The Bay Bridge Landing site is the northwest entrance in the city. It spans from where the Pensacola Bay Bridge enters Gulf Breeze to near the location of the Breeze Mart Shell station on Gulf Breeze Parkway. The master plan calls for a new hotel and marina on this site as well as the construction of a breakwater wall on the west side of the bridge. Kopack said the plan also includes shifting the bridge’s alignment 10 feet to the east and reducing the median sizes from 30 feet to 25 feet, both of which would require the permission and cooperation of the Florida Department of Transportation.
“The reason is, is if we do that then we’re able to capture land [to the west] for parking, for flow-through traffic, and there will still be sufficient room left for picnic pavilions and what not,” he said.
The third catalyst site is the Town Center site, which covers everything from the intersection of U.S. Highway 98 and Fairpoint Drive to the intersection of U.S. Highway 98 and Daniel Drive. This was the most controversial part of the master plan because it called for the relocation of the Gulf Breeze High School football stadium and baseball fields off of Highway 98 to the site that currently has the Sailwind Condominiums on Shoreline Drive.
Moving City Hall
In response to concerns about the potential displacement of the current Sailwind property owners, Kopack stressed again and again that the plan was only a “vision” and said that the stadium relocation will only occur if it is beneficial to everyone affected.
“Some people have said to me it will never happen,” he said. “Really? Never? Never is a very long time. Will it? I don’t know. I just don’t know.”
Kopack said the steering committee felt that the relocation of the athletic fields “was really a lynchpin to the overall redevelopment of the city.”
In the event that the relocation does occur, City Hall and the public library will be moved down the road to Shoreline Park. This suggested move to what is currently a conservation area has also garnered some negative feedback.
“It can be done and it can be done well and it can be done with the preservation of that natural beauty over there and it can be enhanced,” Kopack said.
He also pointed out five acres of land east of the current football and baseball fields that could potentially be developed for residential use or a combination of residential and retail.
The plan also calls for the creation of a multi-use trail system on Shoreline Drive and Fairpoint Drive. Kopack said the paths would be open to pedestrians and bicyclists and would improve their safety.
He said plans for this site would take years to complete but the committee is confident they can be done. The stadium relocation in particular, was presented as being a long term goal that is at least 10 years in the future.

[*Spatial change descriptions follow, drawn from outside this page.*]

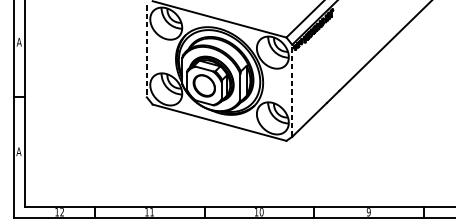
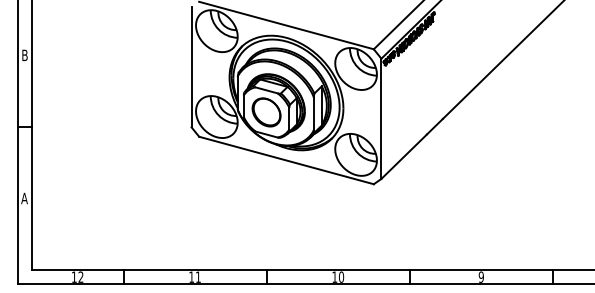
text: (18, 42) -> (24, 55), A -> B
line: (146, 51) -> (191, 67), dashed -> solid
line: (292, 90) -> (381, 118), dashed -> solid

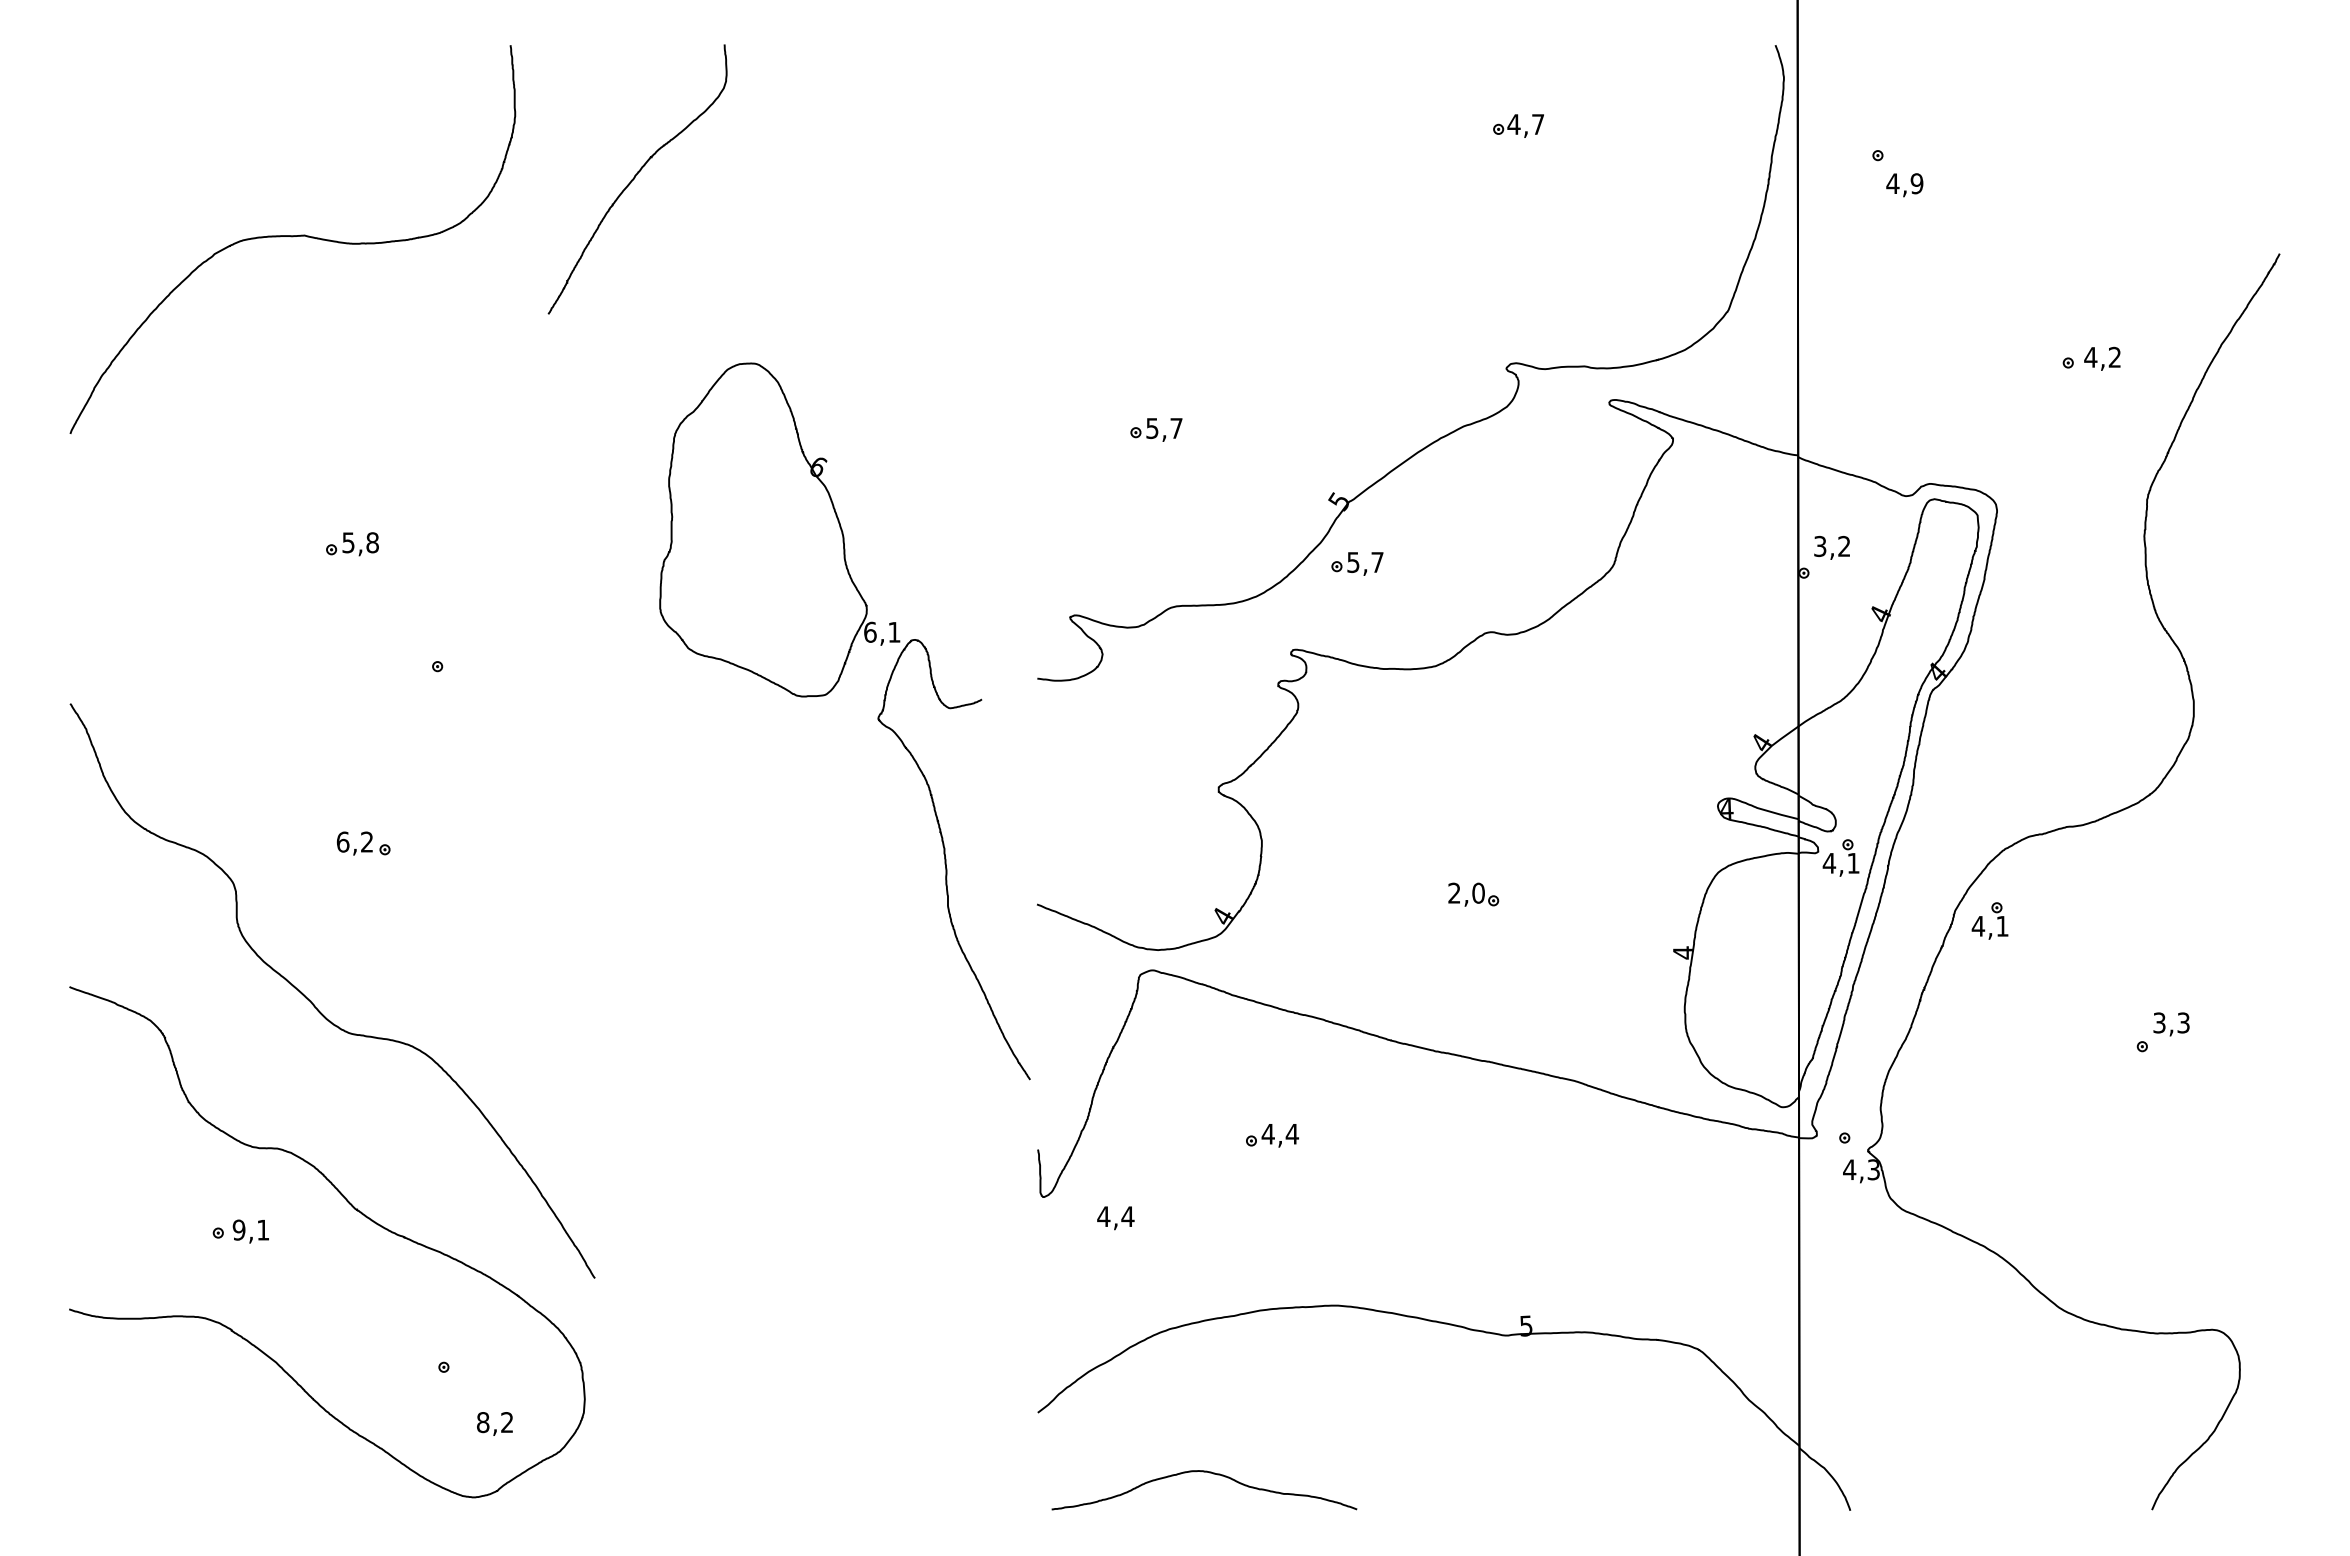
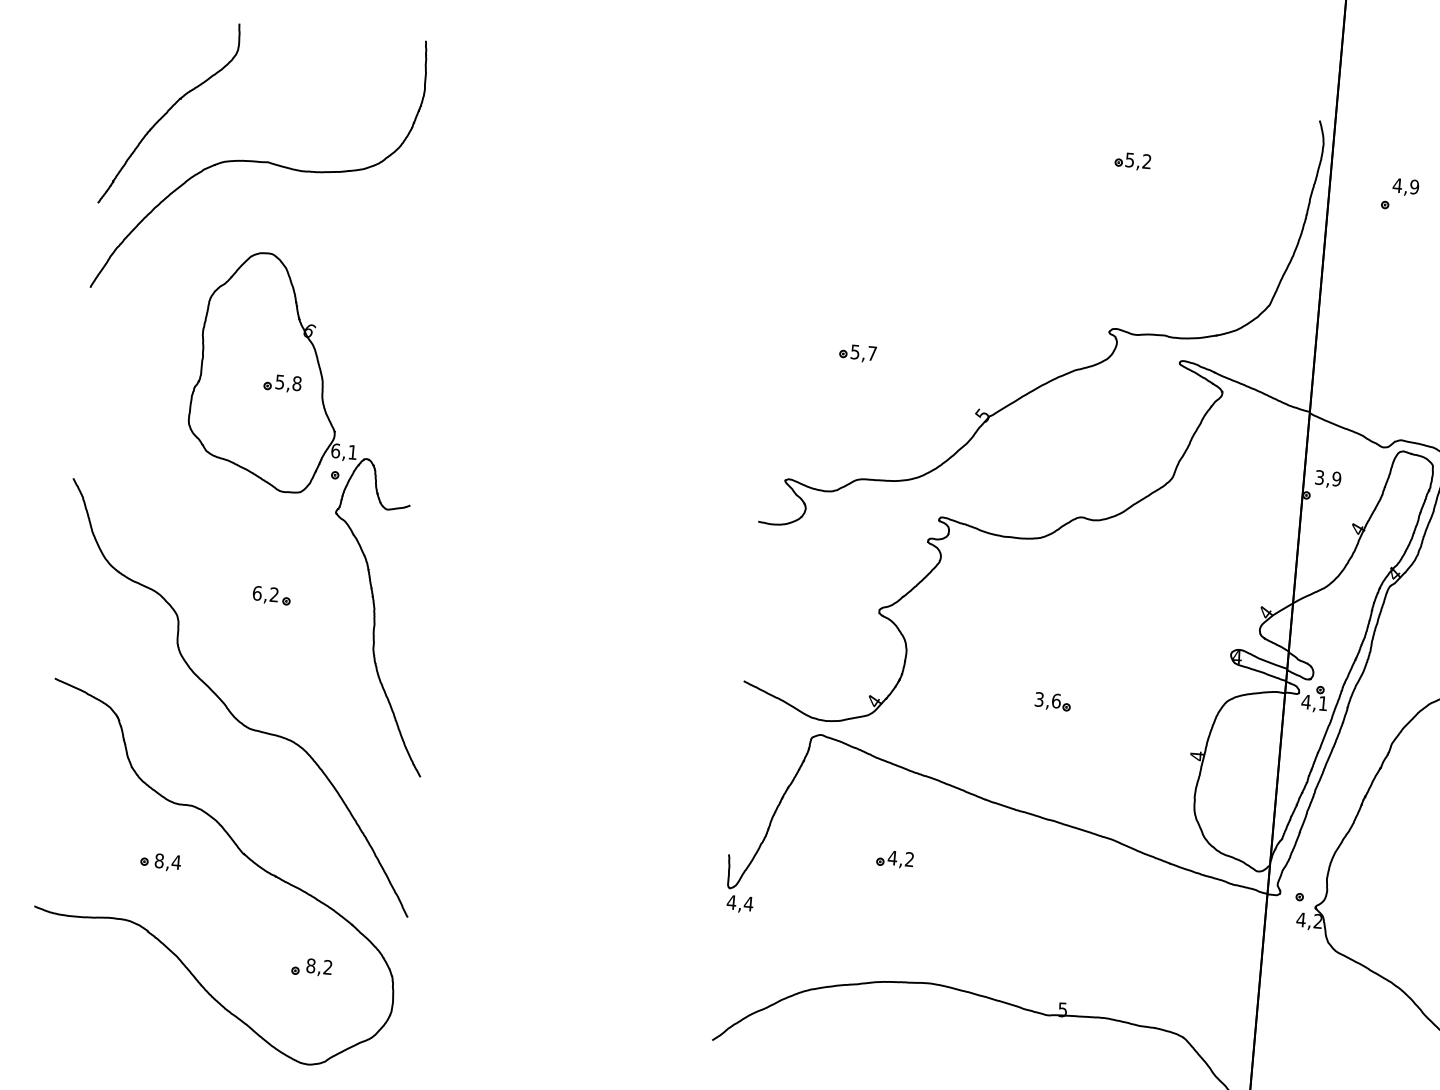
text: (1525, 124) -> (1138, 160), 4,7 -> 5,2
curve: (635, 177) -> (168, 112), moved
text: (1904, 185) -> (1405, 187), moved
text: (1844, 546) -> (1336, 479), 3,2 -> 3,9
part: (1357, 563) -> (991, 460), removed
part: (826, 695) -> (300, 492), moved
text: (1466, 892) -> (1047, 699), 2,0 -> 3,6
part: (1982, 920) -> (1410, 752), removed
text: (1292, 1133) -> (909, 859), 4,4 -> 4,2
text: (1873, 1169) -> (1318, 921), 4,3 -> 4,2
text: (1115, 1218) -> (739, 904), moved
text: (250, 1229) -> (167, 861), 9,1 -> 8,4
text: (494, 1423) -> (318, 967), moved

At the meeting, Eddy said the steering committee had done what it was asked to do and presented a well-thought-out plan for the future of Gulf Breeze. He said there was no need for concern, however, as the plan’s actual implementation is “to be determined.”
“The stadium doesn’t get relocated for example, as the city attorney pointed out at a council meeting the other night, unless it’s a beneficial prospect for everybody involved—the people at Sailwind want to see it moved, the people at the school board have decided that the stadium needs to be rebuilt and there needs to be a new location for the stadium—otherwise, it stays where it is,” he said. “We just asked these fine folks on the steering committee to come up with a vision and that’s exactly what they did.”
Eddy encouraged residents to leave comments on provided cards and also to email and call with any comments or concerns about the plan. He said the comments would be taken to the city council which will then determine whether to move forward with the plan as is or amend it. Comments from the meeting have been posted on the City of Gulf Breeze website, cityofgulfbreeze.com.